22 Entrepreneurs Thoughts on Employee Engagement

1
7938
views

#1 Alberto Gil Co-Founder of Hockerty

Employee engagement is key to the performance of your organization. Especially on organizations where the teams are relatively small to the size of the business, you can’t have just mercenaries exchanging hours for money. You need passionate individuals about the business and its mission. There are several ways to work on this engagement. It all starts on recruitment, working close to your employees, know their motivations, needs and concerns at every moment and provide them with tools to know more about the business, to keep learning and to remind them that they participate in an organization with a mission they like.

#2 Alison Bernstein Founder of Suburban Jungle

The key to maintaining engagement when working remotely is staying in touch.. daily. I highly value one phone time with my employees, as they can always provide me feedback on what’s working, what can work better and the trends they are seeing in the market. This allows us to adjust and evolve in real-time.

Assignment A: Return the passage of the employee engagement piece that begins at the words "The key to maintaining" and stops after the words "evolve in real-time.", copied word for word.
Assignment B: Resume the employee engagement piece from the point where it stops.
None of the material that comes after this is needed.

Supplied data:
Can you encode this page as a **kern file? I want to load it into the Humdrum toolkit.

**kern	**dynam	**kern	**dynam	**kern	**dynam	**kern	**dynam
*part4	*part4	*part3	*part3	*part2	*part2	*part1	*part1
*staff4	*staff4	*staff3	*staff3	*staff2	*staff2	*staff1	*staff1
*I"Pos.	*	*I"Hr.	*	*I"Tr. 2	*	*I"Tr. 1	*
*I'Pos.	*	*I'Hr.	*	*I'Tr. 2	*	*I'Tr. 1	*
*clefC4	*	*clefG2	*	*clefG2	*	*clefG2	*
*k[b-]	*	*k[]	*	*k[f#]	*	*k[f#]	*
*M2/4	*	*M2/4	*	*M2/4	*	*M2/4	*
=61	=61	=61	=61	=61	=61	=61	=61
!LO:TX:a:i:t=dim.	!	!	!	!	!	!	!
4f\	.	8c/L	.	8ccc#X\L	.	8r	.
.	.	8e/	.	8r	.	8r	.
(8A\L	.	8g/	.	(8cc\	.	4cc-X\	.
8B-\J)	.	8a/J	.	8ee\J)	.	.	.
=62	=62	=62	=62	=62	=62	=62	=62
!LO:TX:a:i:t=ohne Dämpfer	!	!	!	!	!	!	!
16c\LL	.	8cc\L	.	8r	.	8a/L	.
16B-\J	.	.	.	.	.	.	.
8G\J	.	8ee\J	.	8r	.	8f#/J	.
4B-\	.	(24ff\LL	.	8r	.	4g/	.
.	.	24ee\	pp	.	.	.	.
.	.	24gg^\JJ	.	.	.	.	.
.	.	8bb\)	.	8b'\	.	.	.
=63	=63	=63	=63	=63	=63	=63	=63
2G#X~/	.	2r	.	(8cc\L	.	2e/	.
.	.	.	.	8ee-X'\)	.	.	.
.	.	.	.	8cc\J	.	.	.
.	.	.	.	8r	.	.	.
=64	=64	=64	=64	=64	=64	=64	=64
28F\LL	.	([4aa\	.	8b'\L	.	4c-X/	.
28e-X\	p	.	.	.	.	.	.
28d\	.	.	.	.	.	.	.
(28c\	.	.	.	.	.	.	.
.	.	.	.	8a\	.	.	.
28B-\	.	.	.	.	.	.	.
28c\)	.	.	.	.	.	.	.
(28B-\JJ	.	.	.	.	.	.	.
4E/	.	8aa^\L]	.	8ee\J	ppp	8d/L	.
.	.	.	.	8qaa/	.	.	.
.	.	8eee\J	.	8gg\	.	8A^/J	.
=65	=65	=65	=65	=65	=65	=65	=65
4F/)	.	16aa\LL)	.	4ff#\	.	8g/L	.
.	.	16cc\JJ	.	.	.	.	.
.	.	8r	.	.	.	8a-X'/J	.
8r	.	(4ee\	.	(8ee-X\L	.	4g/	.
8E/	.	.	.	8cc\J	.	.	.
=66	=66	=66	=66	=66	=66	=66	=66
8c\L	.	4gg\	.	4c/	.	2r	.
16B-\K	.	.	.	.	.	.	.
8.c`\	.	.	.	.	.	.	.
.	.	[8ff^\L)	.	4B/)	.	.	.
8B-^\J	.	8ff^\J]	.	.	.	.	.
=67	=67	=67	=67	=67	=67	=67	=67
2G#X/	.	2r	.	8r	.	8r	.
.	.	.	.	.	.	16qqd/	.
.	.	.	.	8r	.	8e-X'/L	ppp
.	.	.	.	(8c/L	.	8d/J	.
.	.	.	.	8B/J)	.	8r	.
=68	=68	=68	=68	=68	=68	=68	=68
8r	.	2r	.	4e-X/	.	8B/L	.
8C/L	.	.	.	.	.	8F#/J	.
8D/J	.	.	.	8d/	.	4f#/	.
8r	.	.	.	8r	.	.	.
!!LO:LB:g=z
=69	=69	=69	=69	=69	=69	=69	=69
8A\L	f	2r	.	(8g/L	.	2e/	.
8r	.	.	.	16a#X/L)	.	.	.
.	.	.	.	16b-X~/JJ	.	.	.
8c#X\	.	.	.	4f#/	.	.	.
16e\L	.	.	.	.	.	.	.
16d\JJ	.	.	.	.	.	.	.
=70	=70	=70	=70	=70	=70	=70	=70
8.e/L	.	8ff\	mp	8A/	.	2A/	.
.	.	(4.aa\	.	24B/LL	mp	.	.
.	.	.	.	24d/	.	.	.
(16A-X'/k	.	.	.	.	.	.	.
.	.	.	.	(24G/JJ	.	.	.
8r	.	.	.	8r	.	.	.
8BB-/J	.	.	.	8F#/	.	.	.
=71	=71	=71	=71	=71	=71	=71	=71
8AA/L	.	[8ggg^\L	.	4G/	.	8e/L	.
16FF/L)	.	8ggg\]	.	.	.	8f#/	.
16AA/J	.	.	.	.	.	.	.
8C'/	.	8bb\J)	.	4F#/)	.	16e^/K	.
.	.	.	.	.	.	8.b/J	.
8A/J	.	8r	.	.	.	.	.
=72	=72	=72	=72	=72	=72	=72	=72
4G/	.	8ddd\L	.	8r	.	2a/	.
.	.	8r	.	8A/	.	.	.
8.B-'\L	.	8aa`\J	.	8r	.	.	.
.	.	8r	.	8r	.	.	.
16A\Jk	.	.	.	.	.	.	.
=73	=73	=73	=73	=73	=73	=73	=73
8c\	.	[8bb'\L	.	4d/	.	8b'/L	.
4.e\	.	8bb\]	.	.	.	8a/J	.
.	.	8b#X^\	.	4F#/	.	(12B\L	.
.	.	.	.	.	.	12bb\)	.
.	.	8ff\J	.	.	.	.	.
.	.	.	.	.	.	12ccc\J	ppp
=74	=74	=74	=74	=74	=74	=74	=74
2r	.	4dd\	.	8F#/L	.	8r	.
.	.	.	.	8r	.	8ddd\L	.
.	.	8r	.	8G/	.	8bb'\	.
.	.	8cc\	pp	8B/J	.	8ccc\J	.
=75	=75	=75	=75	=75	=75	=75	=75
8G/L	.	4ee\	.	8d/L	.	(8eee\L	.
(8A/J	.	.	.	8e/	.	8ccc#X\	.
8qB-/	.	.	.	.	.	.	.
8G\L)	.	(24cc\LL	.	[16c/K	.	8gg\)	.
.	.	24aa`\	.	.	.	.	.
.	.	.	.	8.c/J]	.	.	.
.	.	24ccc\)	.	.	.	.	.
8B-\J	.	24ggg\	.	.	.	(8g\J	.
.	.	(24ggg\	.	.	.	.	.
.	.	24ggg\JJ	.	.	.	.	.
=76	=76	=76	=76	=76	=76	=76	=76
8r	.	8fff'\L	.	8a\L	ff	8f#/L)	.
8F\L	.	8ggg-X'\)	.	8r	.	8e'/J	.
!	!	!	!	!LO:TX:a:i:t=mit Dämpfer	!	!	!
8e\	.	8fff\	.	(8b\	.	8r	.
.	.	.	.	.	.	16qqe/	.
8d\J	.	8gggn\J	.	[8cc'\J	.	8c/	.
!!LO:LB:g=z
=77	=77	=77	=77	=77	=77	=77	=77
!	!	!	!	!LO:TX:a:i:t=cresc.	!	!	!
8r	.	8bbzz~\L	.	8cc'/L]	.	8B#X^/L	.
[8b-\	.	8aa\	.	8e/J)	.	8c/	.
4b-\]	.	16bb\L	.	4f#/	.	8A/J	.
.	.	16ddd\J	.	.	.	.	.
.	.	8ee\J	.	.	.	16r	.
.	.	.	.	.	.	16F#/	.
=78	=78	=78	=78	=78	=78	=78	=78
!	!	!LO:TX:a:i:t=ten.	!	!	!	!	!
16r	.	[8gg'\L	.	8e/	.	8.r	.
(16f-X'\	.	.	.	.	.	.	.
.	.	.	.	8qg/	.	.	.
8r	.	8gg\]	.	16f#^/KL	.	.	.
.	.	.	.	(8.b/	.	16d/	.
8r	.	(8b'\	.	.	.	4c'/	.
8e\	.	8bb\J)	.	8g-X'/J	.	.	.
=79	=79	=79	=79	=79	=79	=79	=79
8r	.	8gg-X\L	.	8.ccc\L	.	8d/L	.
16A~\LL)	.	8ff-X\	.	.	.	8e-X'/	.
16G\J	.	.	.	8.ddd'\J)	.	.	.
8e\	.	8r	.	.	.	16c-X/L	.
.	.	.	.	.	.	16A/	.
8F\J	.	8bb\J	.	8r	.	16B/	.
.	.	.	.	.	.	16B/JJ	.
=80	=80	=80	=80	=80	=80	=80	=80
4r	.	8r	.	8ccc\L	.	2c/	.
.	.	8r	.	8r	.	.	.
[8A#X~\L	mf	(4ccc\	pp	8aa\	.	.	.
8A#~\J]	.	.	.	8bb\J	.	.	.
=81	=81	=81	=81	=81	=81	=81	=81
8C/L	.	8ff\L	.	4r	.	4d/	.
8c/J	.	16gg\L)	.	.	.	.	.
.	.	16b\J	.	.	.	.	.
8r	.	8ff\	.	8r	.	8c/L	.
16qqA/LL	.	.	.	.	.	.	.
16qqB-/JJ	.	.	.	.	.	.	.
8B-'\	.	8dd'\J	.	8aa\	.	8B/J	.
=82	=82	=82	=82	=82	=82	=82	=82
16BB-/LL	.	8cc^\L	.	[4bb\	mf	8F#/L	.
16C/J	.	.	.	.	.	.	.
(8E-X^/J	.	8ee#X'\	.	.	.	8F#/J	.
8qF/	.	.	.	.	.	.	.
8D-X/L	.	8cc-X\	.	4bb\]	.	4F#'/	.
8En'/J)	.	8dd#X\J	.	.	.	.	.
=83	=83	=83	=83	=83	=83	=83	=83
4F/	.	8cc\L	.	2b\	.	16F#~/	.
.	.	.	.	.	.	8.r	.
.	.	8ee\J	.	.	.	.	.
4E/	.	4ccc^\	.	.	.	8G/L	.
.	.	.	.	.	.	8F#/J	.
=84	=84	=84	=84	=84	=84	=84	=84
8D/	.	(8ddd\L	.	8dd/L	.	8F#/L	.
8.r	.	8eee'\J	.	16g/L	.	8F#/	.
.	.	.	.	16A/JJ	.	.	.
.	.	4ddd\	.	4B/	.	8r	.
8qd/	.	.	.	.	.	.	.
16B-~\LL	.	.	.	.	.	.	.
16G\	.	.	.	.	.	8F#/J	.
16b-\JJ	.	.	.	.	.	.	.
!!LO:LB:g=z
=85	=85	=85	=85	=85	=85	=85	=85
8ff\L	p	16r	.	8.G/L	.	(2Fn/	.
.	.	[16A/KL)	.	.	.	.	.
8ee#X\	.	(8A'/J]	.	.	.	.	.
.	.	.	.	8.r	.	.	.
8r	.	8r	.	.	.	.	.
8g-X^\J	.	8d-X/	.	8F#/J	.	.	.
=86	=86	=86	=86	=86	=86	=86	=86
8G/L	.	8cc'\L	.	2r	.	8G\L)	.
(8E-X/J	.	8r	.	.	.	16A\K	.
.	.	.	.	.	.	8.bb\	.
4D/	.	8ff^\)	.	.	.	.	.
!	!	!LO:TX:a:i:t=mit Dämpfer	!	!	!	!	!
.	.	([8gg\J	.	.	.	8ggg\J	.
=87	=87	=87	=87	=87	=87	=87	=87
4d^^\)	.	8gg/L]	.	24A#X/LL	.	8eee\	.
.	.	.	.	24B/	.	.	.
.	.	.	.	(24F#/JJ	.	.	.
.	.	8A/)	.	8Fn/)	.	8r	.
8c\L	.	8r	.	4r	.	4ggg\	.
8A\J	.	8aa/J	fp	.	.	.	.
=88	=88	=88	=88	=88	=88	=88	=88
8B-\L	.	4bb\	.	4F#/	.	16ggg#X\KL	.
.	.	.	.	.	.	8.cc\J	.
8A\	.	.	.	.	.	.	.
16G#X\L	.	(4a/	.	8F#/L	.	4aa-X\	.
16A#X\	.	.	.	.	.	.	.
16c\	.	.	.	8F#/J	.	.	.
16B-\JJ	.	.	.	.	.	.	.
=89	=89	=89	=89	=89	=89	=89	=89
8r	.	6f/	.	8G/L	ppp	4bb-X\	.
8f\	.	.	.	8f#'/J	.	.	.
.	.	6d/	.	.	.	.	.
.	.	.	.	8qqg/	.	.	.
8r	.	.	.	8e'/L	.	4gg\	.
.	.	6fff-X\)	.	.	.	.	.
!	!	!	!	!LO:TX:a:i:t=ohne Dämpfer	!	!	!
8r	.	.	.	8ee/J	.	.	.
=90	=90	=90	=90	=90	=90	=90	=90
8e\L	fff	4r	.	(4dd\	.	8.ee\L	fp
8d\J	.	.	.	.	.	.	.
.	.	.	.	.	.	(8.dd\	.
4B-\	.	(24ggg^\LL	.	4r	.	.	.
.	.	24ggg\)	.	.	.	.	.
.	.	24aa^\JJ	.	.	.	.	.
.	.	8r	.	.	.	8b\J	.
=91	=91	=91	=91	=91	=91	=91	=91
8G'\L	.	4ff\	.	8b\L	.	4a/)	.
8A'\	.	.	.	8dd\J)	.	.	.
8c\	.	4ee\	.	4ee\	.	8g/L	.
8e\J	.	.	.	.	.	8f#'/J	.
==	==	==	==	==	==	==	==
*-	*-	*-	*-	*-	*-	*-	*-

Reply A:
The key to maintaining engagement when working remotely is staying in touch.. daily. I highly value one phone time with my employees, as they can always provide me feedback on what’s working, what can work better and the trends they are seeing in the market. This allows us to adjust and evolve in real-time.

Reply B:
As for other ways of keeping the team tight, we have weekly calls, monthly meetings and are all connected via Slack on a daily basis. Slack allows us to keep an ongoing conversation -whether it be about our latest blog post or press hit, to share our accomplishments, congratulate each other and more. Our monthly breakfast in-person team meetings serve as a sensational way to brainstorm, reconnect and all come together to powwow.

As for celebrating and socializing, I traditionally invite the girls to my house for a festive holiday brunch for the December holidays, and a day or 2 in the summer to our home out east in the Hamptons – to which their families are invited as well.

Follow Suburban Jungle at Facebook Instagram Twitter LinkedIn

#3 Derek Perkins CEO of Nozzle Corp

Appreciation is the key to employee engagement
The best way to foster a culture of engaged employees is to express sincere appreciation early and often. People want to be appreciated. Look for as many things as possible each week where you can express appreciation and you’ll see employee engagement rise.

Follow Derek Perkins at LinkedIn Twitter

#4 Jovan Milenkovic Founder of KommandoTech

Employee engagement is a series of activities an employer initiates to engage or motivate employees. It aims to positively impact employee retention or the percentage of employees that keep working for you.

There are numerous ways to engage your employees. The most important way is to set up the company culture so that employees aren’t just the hands that perform the tasks they’re given. By keeping the communication open and asking them to shape their roles and activities actively, your employees will engage in delivering better results.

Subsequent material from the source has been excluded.